The news: Facebook CEO Mark Zuckerberg and his wife Priscilla Chan have donated a staggering $25 million to the United States Centers for Disease Control and Prevention to help fight Ebola. Zuckerberg made the announcement public with a note on Facebook:


Zuckerberg's money will go to the CDC's Global Disaster Response Fund, and will likely be used for personnel, training and equipment for emergency Ebola care centers in the worst-hit West African countries of Liberia, Sierra Leone and Guinea.

In the comments of his post, when one Facebook user/critic basically asked "why bother," Zuck was ready with another smart and insightful response that demonstrated that there's real thought behind this donation, and it's not being done blindly. 

The background: The money is sorely needed to fight the ongoing Ebola epidemic, which is still dangerously close to becoming an out-of-control pandemic.
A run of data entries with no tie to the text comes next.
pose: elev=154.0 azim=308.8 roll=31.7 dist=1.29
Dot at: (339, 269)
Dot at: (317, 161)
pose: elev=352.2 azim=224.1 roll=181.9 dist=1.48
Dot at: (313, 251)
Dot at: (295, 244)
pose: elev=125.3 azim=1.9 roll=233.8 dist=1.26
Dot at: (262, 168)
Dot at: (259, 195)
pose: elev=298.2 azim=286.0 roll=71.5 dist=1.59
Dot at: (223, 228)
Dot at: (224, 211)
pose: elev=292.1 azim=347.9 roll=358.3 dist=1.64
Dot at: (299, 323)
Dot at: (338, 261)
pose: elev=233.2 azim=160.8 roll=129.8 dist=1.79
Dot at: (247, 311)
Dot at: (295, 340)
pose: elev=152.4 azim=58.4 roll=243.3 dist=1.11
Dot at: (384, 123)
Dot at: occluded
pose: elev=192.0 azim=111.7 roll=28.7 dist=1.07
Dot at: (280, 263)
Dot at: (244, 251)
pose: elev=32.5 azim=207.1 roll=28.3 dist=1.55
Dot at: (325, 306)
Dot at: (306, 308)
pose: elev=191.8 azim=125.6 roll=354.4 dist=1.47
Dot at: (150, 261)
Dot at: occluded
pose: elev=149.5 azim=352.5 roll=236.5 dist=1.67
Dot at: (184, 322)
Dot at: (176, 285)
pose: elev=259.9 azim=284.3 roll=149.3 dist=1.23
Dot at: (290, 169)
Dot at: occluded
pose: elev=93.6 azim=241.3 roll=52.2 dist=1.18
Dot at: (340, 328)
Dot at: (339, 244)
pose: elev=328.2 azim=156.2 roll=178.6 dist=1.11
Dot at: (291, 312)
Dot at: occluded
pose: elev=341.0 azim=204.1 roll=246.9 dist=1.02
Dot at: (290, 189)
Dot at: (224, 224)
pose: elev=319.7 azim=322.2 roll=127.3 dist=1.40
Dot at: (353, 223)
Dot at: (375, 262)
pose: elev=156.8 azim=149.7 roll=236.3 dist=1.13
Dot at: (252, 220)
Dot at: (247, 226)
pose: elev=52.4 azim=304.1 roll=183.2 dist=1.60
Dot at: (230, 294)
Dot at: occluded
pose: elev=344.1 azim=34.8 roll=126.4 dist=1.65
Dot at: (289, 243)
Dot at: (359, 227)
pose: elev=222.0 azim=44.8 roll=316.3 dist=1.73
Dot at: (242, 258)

Medical staff in the affected regions struggle with inadequate health care systems, outmoded or obsolete medical equipment and underwhelming funding and resources. In Sierra Leone, the Guardian reports that hospitals are running out of basic supplies "ranging from body bags for secure burials to examination gloves to mattresses and pain relief tablets."

"We have almost no protective equipment," academic affairs director Adam Goguen of the University of Makeni told the Guardian. "Hundreds of PPEs (personal protective equipment) a day are needed just to keep the primary holding centre stable."

Brynn Anderson/AP

Other figures reported by the Guardian indicate that five people are being infected with Ebola every hour in Sierra Leone, far outstripping the ability of local hospitals to care for them. In Liberia, health care workers are striking.

"I have never seen a health event threaten the very survival of societies and governments in already very poor countries," World Health Organization chief Margaret Chan said in a statement. "I have never seen an infectious disease contribute so strongly to potential state failure." The WHO believes that the epidemic is now the worst health care crisis in modern history, and it recently confirmed that the death rate in the epidemic has risen to 70%.

Why you should care: In this context, Zuckerberg's money is desperately needed. While the U.S. may ultimately spend up to $1 billion fighting Ebola, the total cost is expected to top $32 billion if it spreads to neighboring countries.

While $25 million is ultimately a drop in the bucket considering Zuckerberg's estimated $33.3 billion net worth, it's still a whole lot of money. Nevertheless, it would be nice if the CDC wasn't reduced to asking for donations in the first place; the director of the National Institutes of Health, Dr. Francis Collins, recently speculated that a decade of stagnant spending on health care research might have prevented an Ebola vaccine from emerging by now.